XInclude Processing in XSLT

March 28, 2007

Assembling various parts of a document before processing the assembled document is a recurring theme in document processing. XML Inclusions (XInclude) is the W3C standard created to support this scenario, but since it is a standalone specification, it needs to be supported by a piece of software implementing this functionality. The XInclude Processor (XIPr), written in XSLT 2.0, implements XInclude and thus may help to reduce the dependency on numerous software packages if XInclude is used in an environment where XSLT 2.0 is used anyway. XIPr is implemented as a single XSLT 2.0 stylesheet. It can be used standalone in a publishing pipeline or as an imported module in some other XSLT code for integrated XInclude processing.

Compound Documents in XML

XML DTDs introduced the concept of entities, which could be used for assembling distributed physical structures of an XML document into one logical XML document. The XML processor has the task of assembling the various entities. Entities, however, were never very popular in the XML community (except among the SGML traditionalists) and thus were completely removed in XML Schema. As a replacement, the W3C came up with XML Inclusions (XInclude) [1], which is defined as a process of merging XML Infosets [2]. An increasing number of XML processors supports XInclude, but it is important to realize that XInclude is a separate step of an XML processing pipeline, not an integral part of XML parsing or transformation.
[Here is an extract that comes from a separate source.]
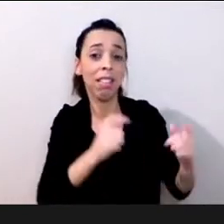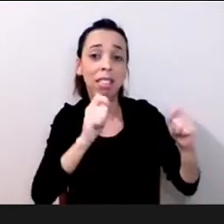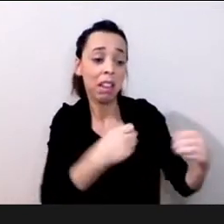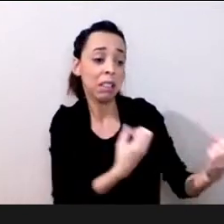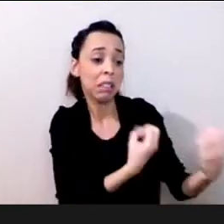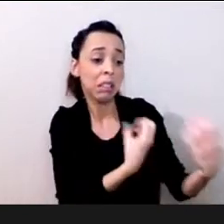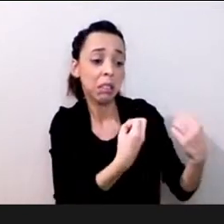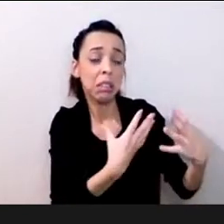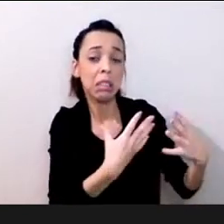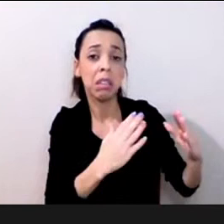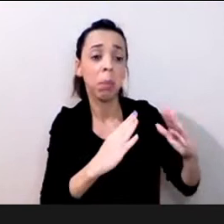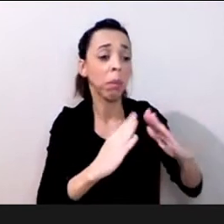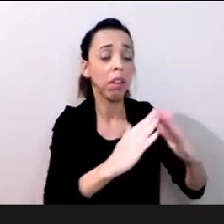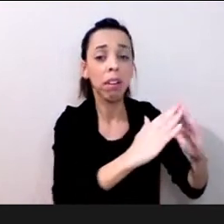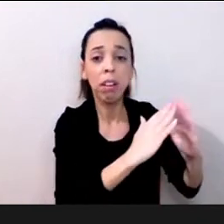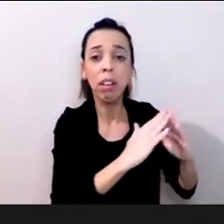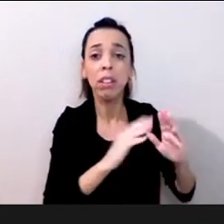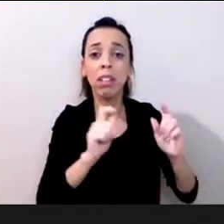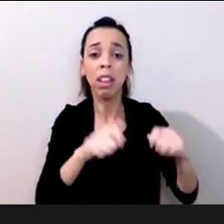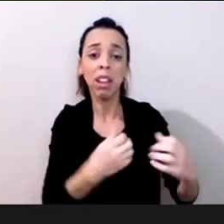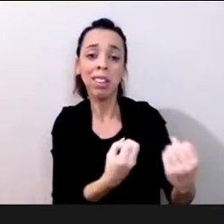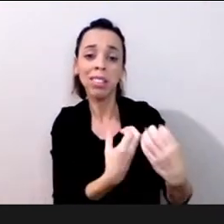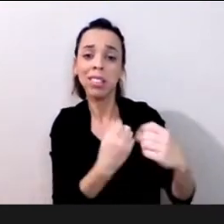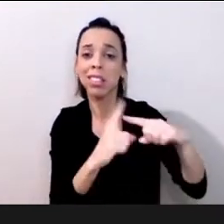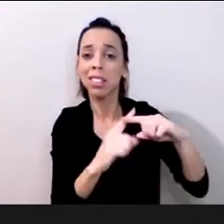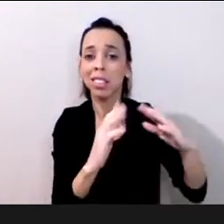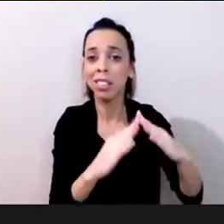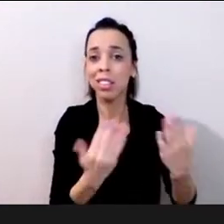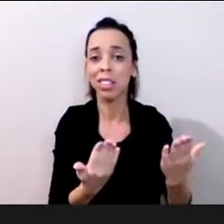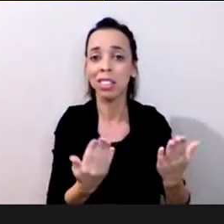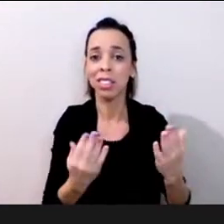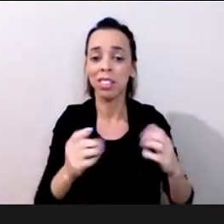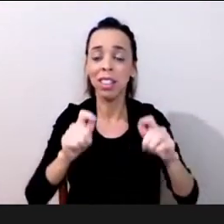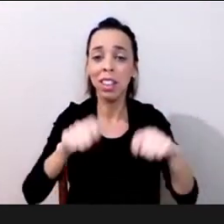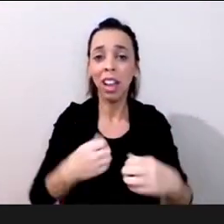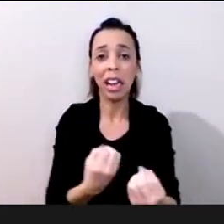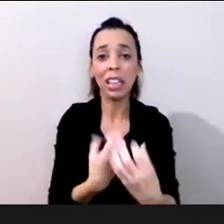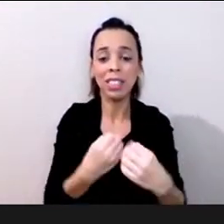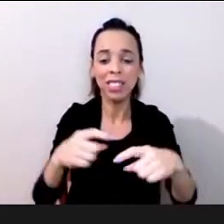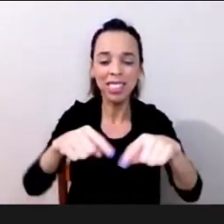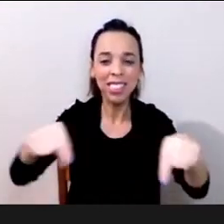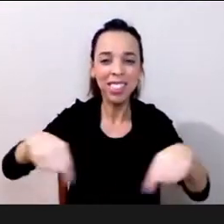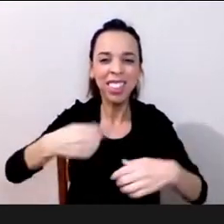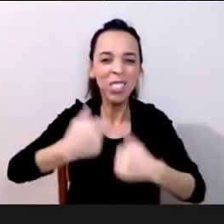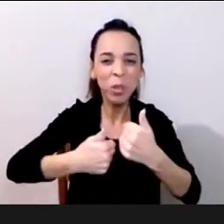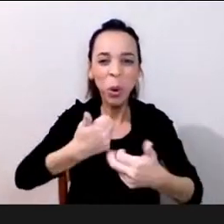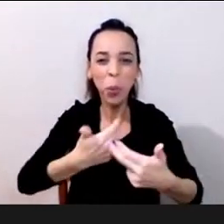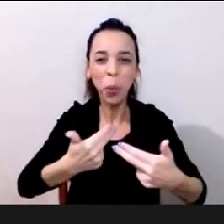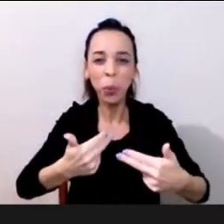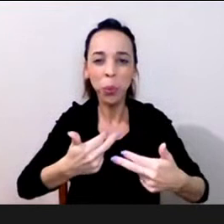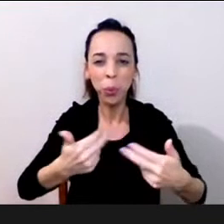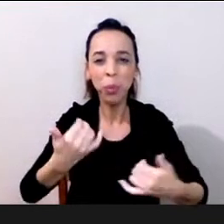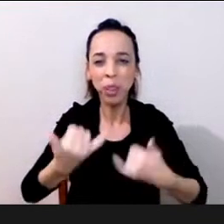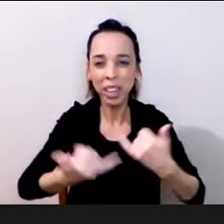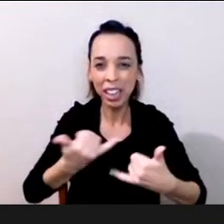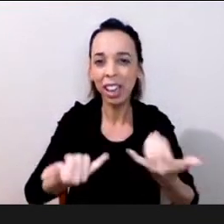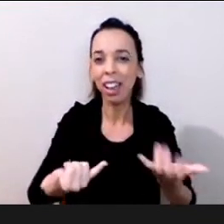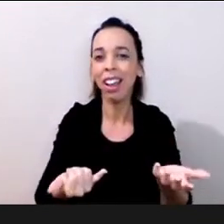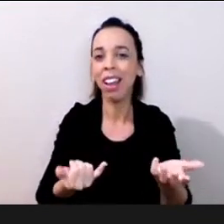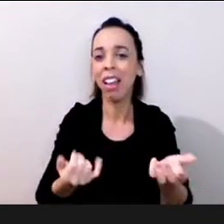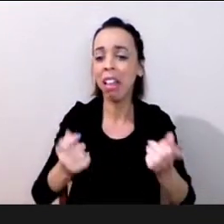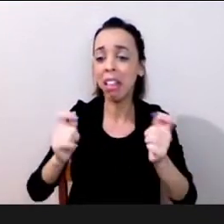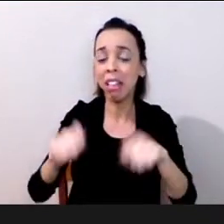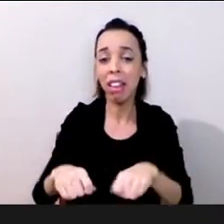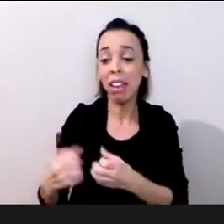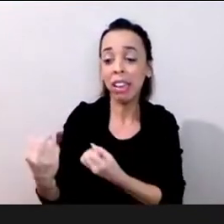ela acontece na quadra ela acontece ela acontece na internet no virtual mas não no EAD formalizado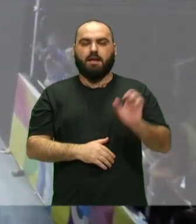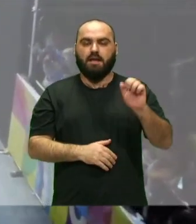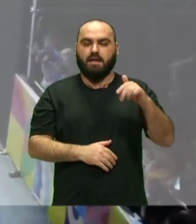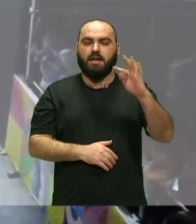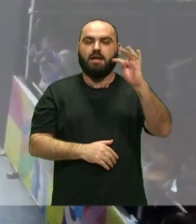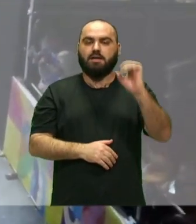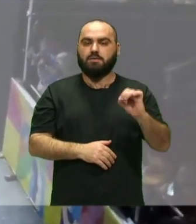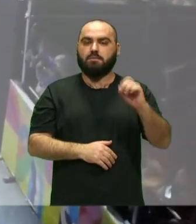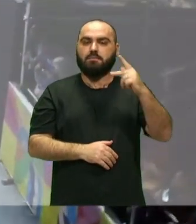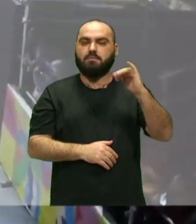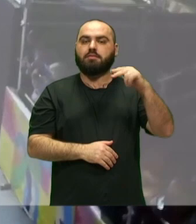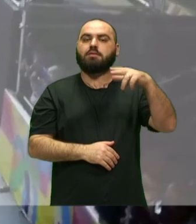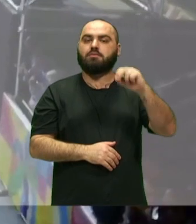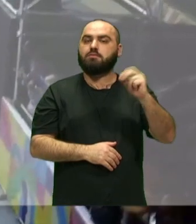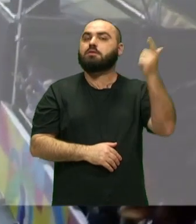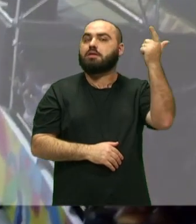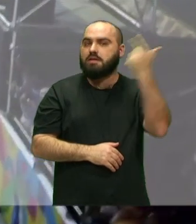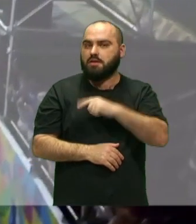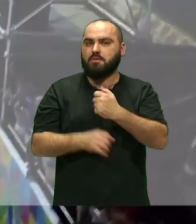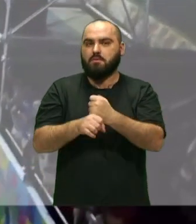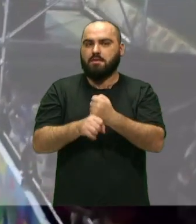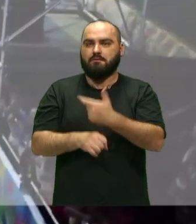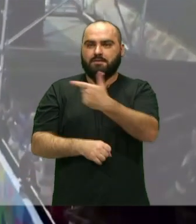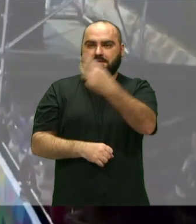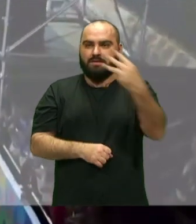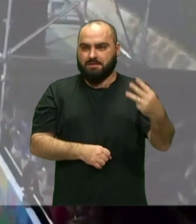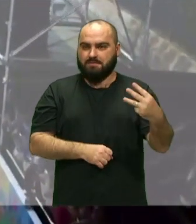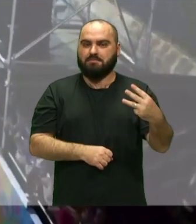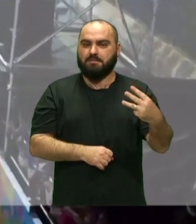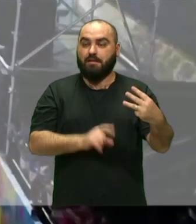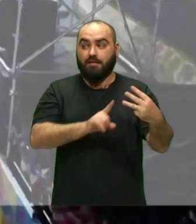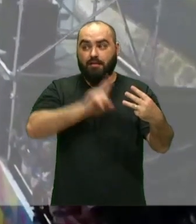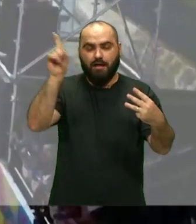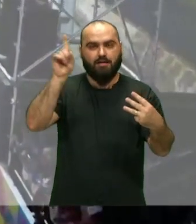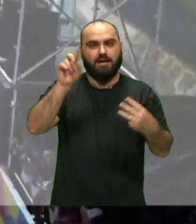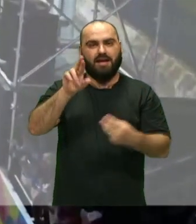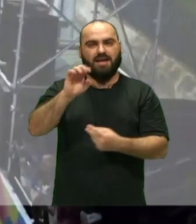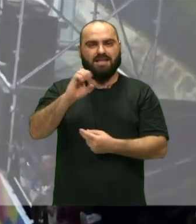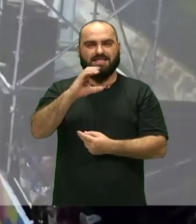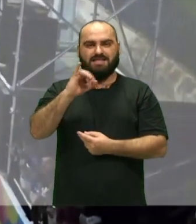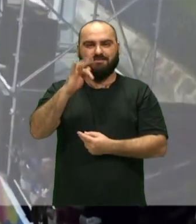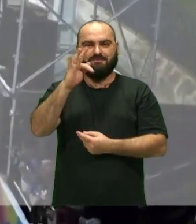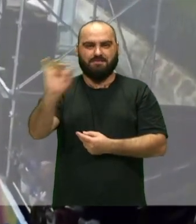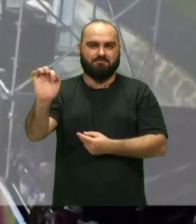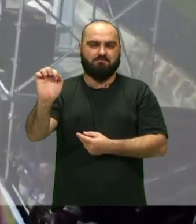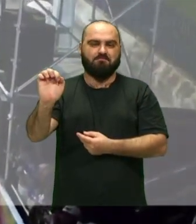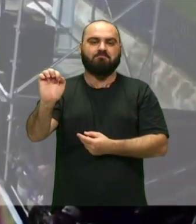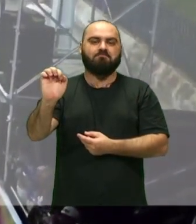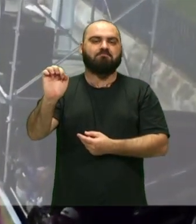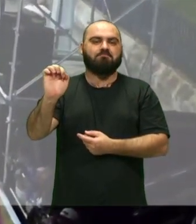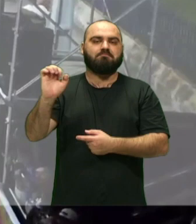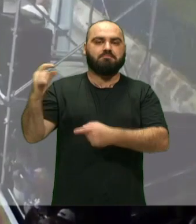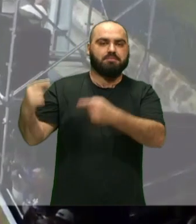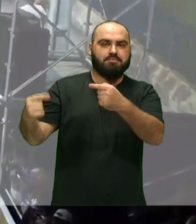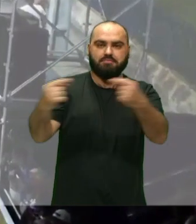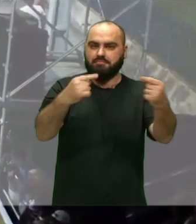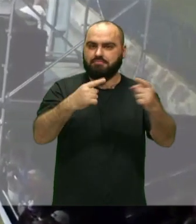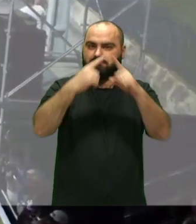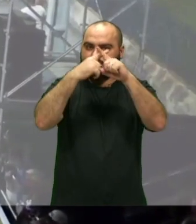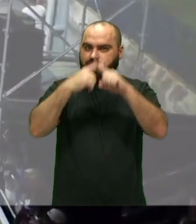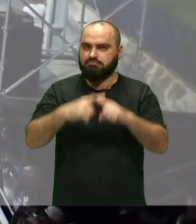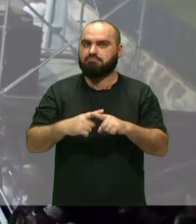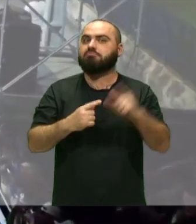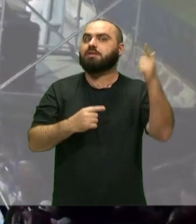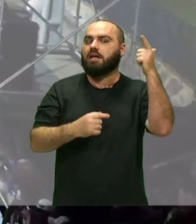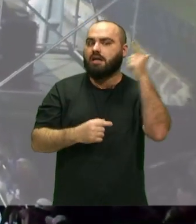Pena foi campeã do carnaval 2023 de Recife do concurso das agremiações, que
The new 2.0 version of XSLT [3] finally allows you to implement XInclude in XSLT (some XSLT processors, such as libxslt [4], support XInclude, but that is not a mandatory part of an XSLT processor), something which could not be done in the 1.0 version of the language, because in that version it was impossible to access plain-text files [5]. The XInclude Processor (XIPr) [6] is an implementation of XInclude in XSLT 2.0; it has been created as part of an XSLT-only tool that requires an inclusion facility (this tool is the XSLidy [7] presentation package, which uses XSLT to generate a set of Slidy presentations out of an XML document). Instead of defining and implementing a proprietary solution, XSLidy is now based on XIPr, which is available as a standalone XSLT stylesheet.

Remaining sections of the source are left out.